Security and dependency update SLA (runtime dependencies)

This document sets maintainer-facing expectations for how quickly we respond to security issues and runtime dependency updates. It is not a legal SLA; timelines assume healthy volunteer bandwidth.

Definitions

Runtime dependencies: Packages listed under dependencies in the root package.json (code shipped to consumers).
Security advisory: A CVE, GitHub Dependabot security alert, or credible report that indicates exploitable risk in a dependency we ship or in our published code.

Security advisories

Severity	Target response
Critical (remote code execution, auth bypass, data exfiltration in default usage)	Acknowledge within 72 hours; ship a fix or documented mitigation as soon as practical
High	Acknowledge within 1 week; prioritize a patch release in the next release window
Medium / Low	Triage in the next 2–4 weeks; batch with other maintenance work

Practices

Prefer patch/minor dependency bumps that resolve CVEs without breaking the public API.
If a fix requires a breaking change, document it in a changeset with an explicit breaking note and follow the Changeset quality guidance.

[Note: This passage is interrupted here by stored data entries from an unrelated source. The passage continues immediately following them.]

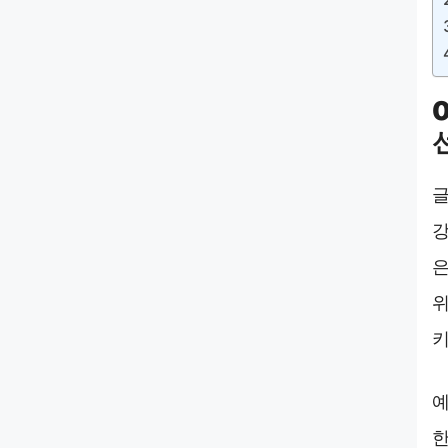
글
강
은
위
키
예
한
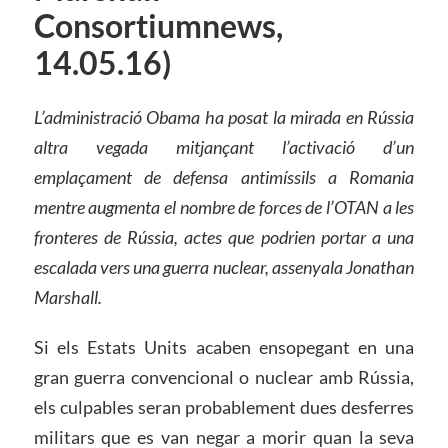
Consortiumnews,
14.05.16)
L’administració Obama ha posat la mirada en Rússia
altra vegada mitjançant l’activació d’un
emplaçament de defensa antimíssils a Romania
mentre augmenta el nombre de forces de l’OTAN a les
fronteres de Rússia, actes que podrien portar a una
escalada vers una guerra nuclear, assenyala Jonathan
Marshall.
Si els Estats Units acaben ensopegant en una
gran guerra convencional o nuclear amb Rússia,
els culpables seran probablement dues desferres
militars que es van negar a morir quan la seva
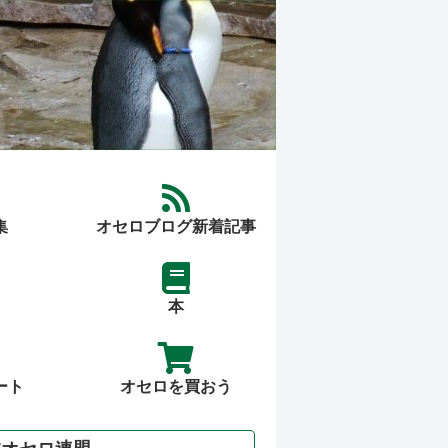
集
オセロブログ新着記事
本
ート
オセロを買おう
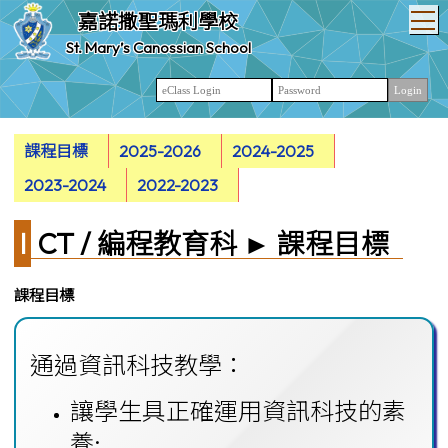
T
嘉諾撒聖瑪利學校
St. Mary’s Canossian School
課程目標
2025-2026
2024-2025
2023-2024
2022-2023
ICT / 編程教育科 ► 課程目標
課程目標
通過資訊科技教學：
讓學生具正確運用資訊科技的素
養;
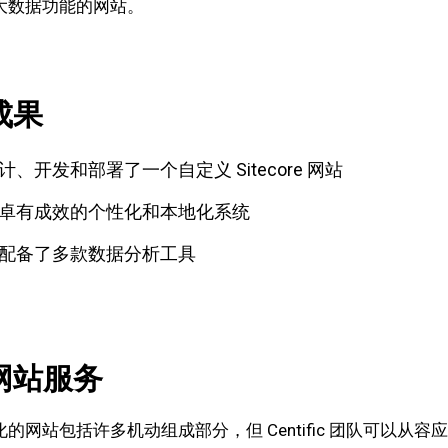
大数据功能的网站。
成果
计、开发和部署了一个自定义 Sitecore 网站
卓有成效的个性化和本地化系统
配备了多款数据分析工具
网站服务
的网站包括许多机动组成部分，但 Centific 团队可以从容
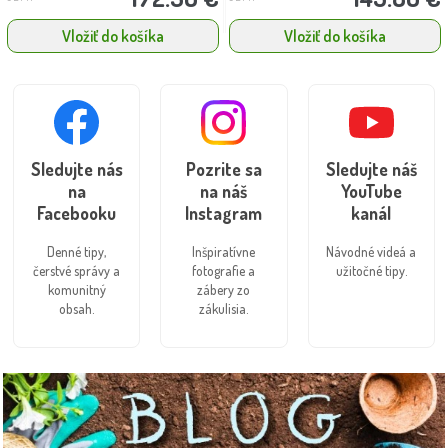
Vložiť do košíka
Vložiť do košíka
Sledujte nás
Pozrite sa
Sledujte náš
na
na náš
YouTube
Facebooku
Instagram
kanál
Denné tipy,
Inšpiratívne
Návodné videá a
čerstvé správy a
fotografie a
užitočné tipy.
komunitný
zábery zo
obsah.
zákulisia.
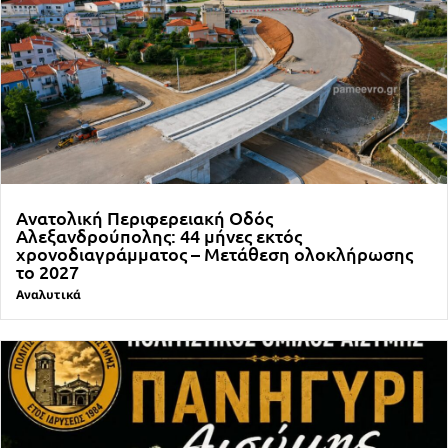
Ανατολική Περιφερειακή Οδός
Αλεξανδρούπολης: 44 μήνες εκτός
χρονοδιαγράμματος – Μετάθεση ολοκλήρωσης
το 2027
Αναλυτικά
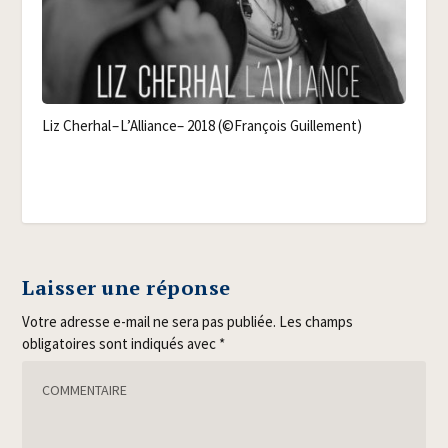
Liz Che­rhal – L’Alliance– 2018 (©Fran­çois Guillement)
Laisser une réponse
Votre adresse e-mail ne sera pas publiée.
Les champs
obligatoires sont indiqués avec
*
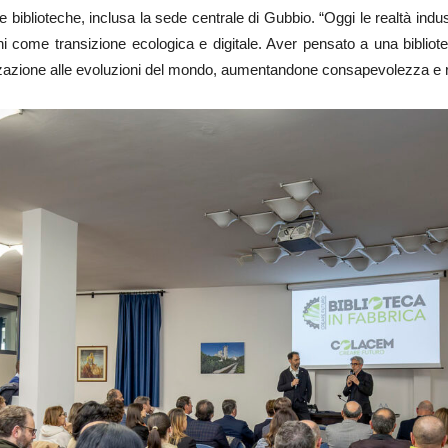
e biblioteche, inclusa la sede centrale di Gubbio. “Oggi le realtà indus
ni come transizione ecologica e digitale. Aver pensato a una bibliot
azione alle evoluzioni del mondo, aumentandone consapevolezza e resp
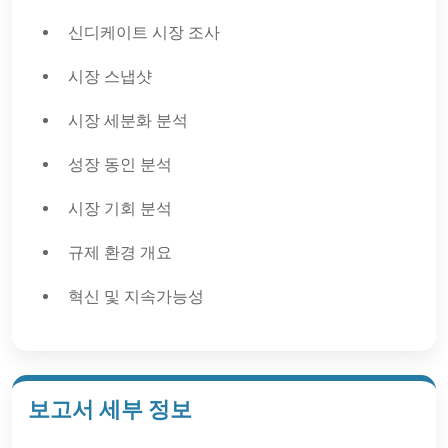
신디케이트 시장 조사
시장 스냅샷
시장 세분화 분석
성장 동인 분석
시장 기회 분석
규제 환경 개요
혁신 및 지속가능성
보고서 세부 정보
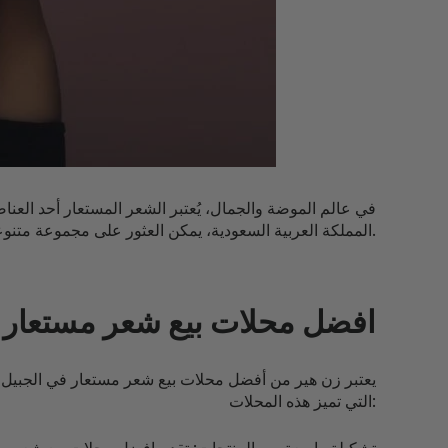
في عالم الموضة والجمال، يُعتبر الشعر المستعار أحد العناص
المملكة العربية السعودية، يمكن العثور على مجموعة متنوعة من افضل محلات بيع شعر مستعار في الجبيل التي تقدم شعر مستعار عالي الجودة و الأنماط المتعددة.
افضل محلات بيع شعر مستعار 
يعتبر زن هير من أفضل محلات بيع شعر مستعار في الجبيل او
التي تميز هذه المحلات:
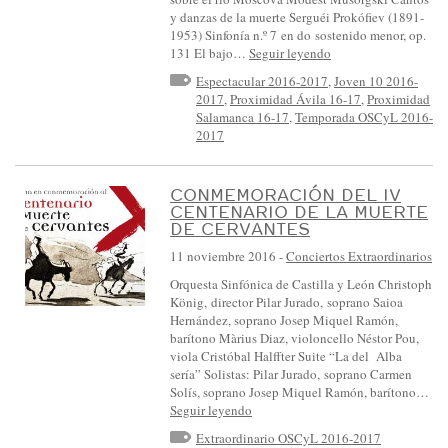
y danzas de la muerte Serguéi Prokófiev (1891-
1953) Sinfonía n.º 7 en do sostenido menor, op.
131 El bajo…
Seguir leyendo
Espectacular 2016-2017
,
Joven 10 2016-
2017
,
Proximidad Ávila 16-17
,
Proximidad
Salamanca 16-17
,
Temporada OSCyL 2016-
2017
CONMEMORACIÓN DEL IV
CENTENARIO DE LA MUERTE
DE CERVANTES
11 noviembre 2016
-
Conciertos Extraordinarios
Orquesta Sinfónica de Castilla y León Christoph
König, director Pilar Jurado, soprano Saioa
Hernández, soprano Josep Miquel Ramón,
barítono Màrius Diaz, violoncello Néstor Pou,
viola Cristóbal Halffter Suite “La del Alba
sería” Solistas: Pilar Jurado, soprano Carmen
Solís, soprano Josep Miquel Ramón, barítono…
Seguir leyendo
Extraordinario OSCyL 2016-2017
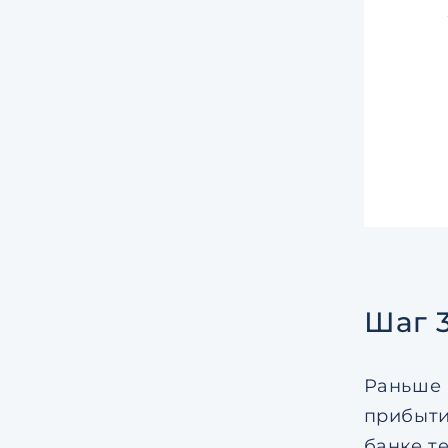
Шаг 3
Раньше 
прибыти
банке т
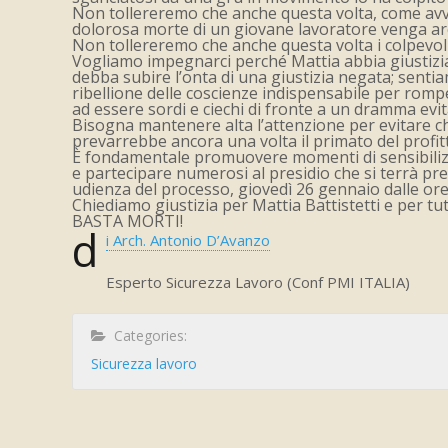
Non tollereremo che anche questa volta, come avvien
dolorosa morte di un giovane lavoratore venga arch
Non tollereremo che anche questa volta i colpevoli
Vogliamo impegnarci perché Mattia abbia giustizia, 
debba subire l’onta di una giustizia negata; sentia
ribellione delle coscienze indispensabile per romp
ad essere sordi e ciechi di fronte a un dramma evit
Bisogna mantenere alta l’attenzione per evitare che
prevarrebbe ancora una volta il primato del profitt
È fondamentale promuovere momenti di sensibilizzaz
e partecipare numerosi al presidio che si terrà pre
udienza del processo, giovedì 26 gennaio dalle ore
Chiediamo giustizia per Mattia Battistetti e per tu
BASTA MORTI!
d
i Arch. Antonio D’Avanzo
Esperto Sicurezza Lavoro (Conf PMI ITALIA)
Categories:
Sicurezza lavoro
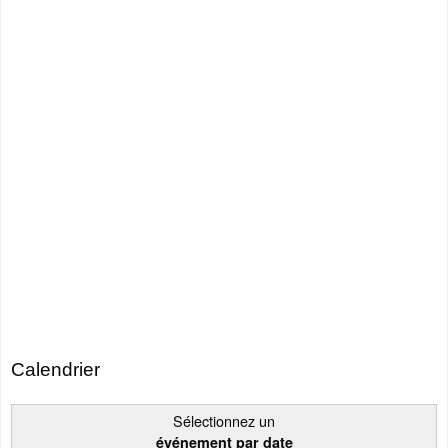
Calendrier
Sélectionnez un
événement par date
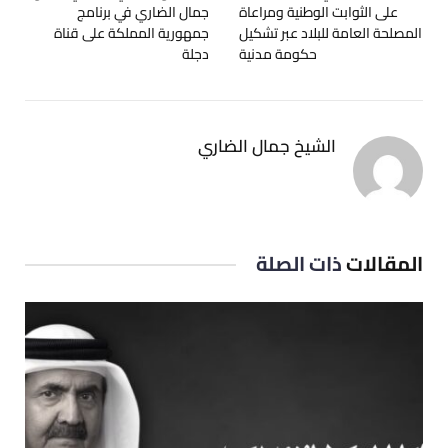
على الثوابت الوطنية ومراعاة
‫جمال الضاري‬ في برنامج
المصلحة العامة للبلاد عبر تشكيل
‫جمهورية المملكة‬ على قناة
حكومة مدنية
‫دجلة‬
الشيخ جمال الضاري
المقالات
ذات الصلة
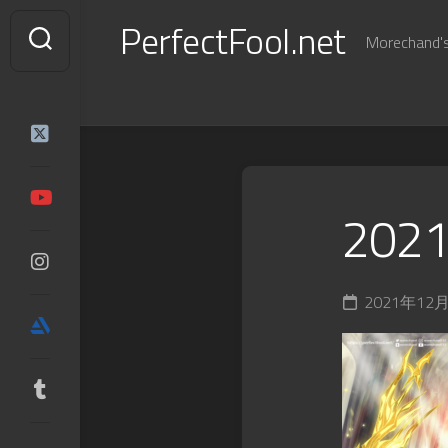
Skip
PerfectFool.net
to
Morechand's 
content
2021
2021年12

Routine dependency updates (runtime)

Patch releases of runtime deps (bug fixes): roll up at least monthly or sooner if a release is already planned.
Minor updates: evaluate per release; run tests, Storybook, and docs build before merging.
Major updates: schedule explicitly; treat as a mini-migration with notes for consumers.

What this does not cover

devDependencies used only in CI, Storybook, or tooling — update on a best-effort basis, prioritizing security alerts for secrets and supply-chain tooling (e.g. lockfile integrity, provenance).
Transitive dependencies — rely on Dependabot and npm audit signals; bump direct deps to pull in fixed transitive versions where possible.

Reporting

Report security issues via the contact path described in the repository Security policy (GitHub Security Advisories). Please avoid filing public issues for undisclosed vulnerabilities.